Data records:
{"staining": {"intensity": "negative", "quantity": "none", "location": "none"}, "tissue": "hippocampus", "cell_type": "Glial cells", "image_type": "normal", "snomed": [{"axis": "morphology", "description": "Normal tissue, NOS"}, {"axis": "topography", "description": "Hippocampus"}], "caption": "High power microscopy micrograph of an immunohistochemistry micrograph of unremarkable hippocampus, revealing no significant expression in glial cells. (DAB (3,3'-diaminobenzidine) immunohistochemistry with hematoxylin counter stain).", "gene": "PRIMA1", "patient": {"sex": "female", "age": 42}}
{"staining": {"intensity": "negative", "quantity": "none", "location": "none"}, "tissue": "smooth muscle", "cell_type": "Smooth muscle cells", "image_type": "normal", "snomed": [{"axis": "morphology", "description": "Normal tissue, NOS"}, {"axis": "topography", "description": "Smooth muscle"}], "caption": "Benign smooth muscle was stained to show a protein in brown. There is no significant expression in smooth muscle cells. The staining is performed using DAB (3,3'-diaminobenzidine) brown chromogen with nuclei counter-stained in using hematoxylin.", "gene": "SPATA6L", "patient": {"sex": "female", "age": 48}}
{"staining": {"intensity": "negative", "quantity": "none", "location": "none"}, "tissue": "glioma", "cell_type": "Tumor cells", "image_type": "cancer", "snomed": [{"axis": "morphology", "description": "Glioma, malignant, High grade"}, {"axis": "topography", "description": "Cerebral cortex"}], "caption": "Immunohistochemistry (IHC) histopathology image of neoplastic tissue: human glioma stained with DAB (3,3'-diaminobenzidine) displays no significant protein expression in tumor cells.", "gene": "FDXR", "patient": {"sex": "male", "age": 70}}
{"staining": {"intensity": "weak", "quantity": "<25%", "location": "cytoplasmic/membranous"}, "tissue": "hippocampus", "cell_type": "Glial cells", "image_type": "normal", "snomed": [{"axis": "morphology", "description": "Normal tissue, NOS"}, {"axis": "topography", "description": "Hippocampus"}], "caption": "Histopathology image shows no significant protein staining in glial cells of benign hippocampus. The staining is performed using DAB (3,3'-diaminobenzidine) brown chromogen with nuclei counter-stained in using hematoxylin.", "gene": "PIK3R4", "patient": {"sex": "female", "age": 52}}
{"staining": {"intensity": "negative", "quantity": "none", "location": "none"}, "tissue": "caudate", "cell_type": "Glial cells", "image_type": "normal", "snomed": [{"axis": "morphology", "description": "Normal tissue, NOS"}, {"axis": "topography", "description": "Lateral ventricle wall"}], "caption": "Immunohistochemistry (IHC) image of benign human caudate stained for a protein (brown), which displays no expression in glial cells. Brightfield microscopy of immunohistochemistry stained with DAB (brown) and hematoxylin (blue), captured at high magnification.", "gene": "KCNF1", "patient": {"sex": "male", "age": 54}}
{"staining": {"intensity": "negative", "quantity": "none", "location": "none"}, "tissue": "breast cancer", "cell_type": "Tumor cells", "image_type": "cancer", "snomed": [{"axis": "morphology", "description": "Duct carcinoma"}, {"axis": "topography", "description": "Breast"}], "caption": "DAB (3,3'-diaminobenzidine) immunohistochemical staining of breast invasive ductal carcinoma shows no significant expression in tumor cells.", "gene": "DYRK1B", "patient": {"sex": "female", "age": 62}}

Work request
As the answer, set down only the lines from the data above between the one holding "smooth muscle was" and the one holding "image shows no", inclusive, exactly as they read.

Answer area
{"staining": {"intensity": "negative", "quantity": "none", "location": "none"}, "tissue": "smooth muscle", "cell_type": "Smooth muscle cells", "image_type": "normal", "snomed": [{"axis": "morphology", "description": "Normal tissue, NOS"}, {"axis": "topography", "description": "Smooth muscle"}], "caption": "Benign smooth muscle was stained to show a protein in brown. There is no significant expression in smooth muscle cells. The staining is performed using DAB (3,3'-diaminobenzidine) brown chromogen with nuclei counter-stained in using hematoxylin.", "gene": "SPATA6L", "patient": {"sex": "female", "age": 48}}
{"staining": {"intensity": "negative", "quantity": "none", "location": "none"}, "tissue": "glioma", "cell_type": "Tumor cells", "image_type": "cancer", "snomed": [{"axis": "morphology", "description": "Glioma, malignant, High grade"}, {"axis": "topography", "description": "Cerebral cortex"}], "caption": "Immunohistochemistry (IHC) histopathology image of neoplastic tissue: human glioma stained with DAB (3,3'-diaminobenzidine) displays no significant protein expression in tumor cells.", "gene": "FDXR", "patient": {"sex": "male", "age": 70}}
{"staining": {"intensity": "weak", "quantity": "<25%", "location": "cytoplasmic/membranous"}, "tissue": "hippocampus", "cell_type": "Glial cells", "image_type": "normal", "snomed": [{"axis": "morphology", "description": "Normal tissue, NOS"}, {"axis": "topography", "description": "Hippocampus"}], "caption": "Histopathology image shows no significant protein staining in glial cells of benign hippocampus. The staining is performed using DAB (3,3'-diaminobenzidine) brown chromogen with nuclei counter-stained in using hematoxylin.", "gene": "PIK3R4", "patient": {"sex": "female", "age": 52}}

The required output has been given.